▸ **Job**: Rewrite the records below, putting "Entry" wherever "Example" appears and changing nothing else.

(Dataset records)

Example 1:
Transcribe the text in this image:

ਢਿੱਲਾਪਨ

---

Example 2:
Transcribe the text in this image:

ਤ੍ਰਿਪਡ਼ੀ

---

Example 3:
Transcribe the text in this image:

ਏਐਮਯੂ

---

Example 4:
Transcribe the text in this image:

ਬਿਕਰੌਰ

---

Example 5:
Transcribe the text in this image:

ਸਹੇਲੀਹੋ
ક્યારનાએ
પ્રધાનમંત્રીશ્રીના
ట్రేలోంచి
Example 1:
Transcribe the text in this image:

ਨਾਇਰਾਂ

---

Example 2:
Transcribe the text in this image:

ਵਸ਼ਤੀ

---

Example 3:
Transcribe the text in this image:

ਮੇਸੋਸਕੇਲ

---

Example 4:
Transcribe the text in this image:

▸ **Result for this exercise**:
Entry 1:
Transcribe the text in this image:

ਢਿੱਲਾਪਨ

---

Entry 2:
Transcribe the text in this image:

ਤ੍ਰਿਪਡ਼ੀ

---

Entry 3:
Transcribe the text in this image:

ਏਐਮਯੂ

---

Entry 4:
Transcribe the text in this image:

ਬਿਕਰੌਰ

---

Entry 5:
Transcribe the text in this image:

ਸਹੇਲੀਹੋ
ક્યારનાએ
પ્રધાનમંત્રીશ્રીના
ట్రేలోంచి
Entry 1:
Transcribe the text in this image:

ਨਾਇਰਾਂ

---

Entry 2:
Transcribe the text in this image:

ਵਸ਼ਤੀ

---

Entry 3:
Transcribe the text in this image:

ਮੇਸੋਸਕੇਲ

---

Entry 4:
Transcribe the text in this image:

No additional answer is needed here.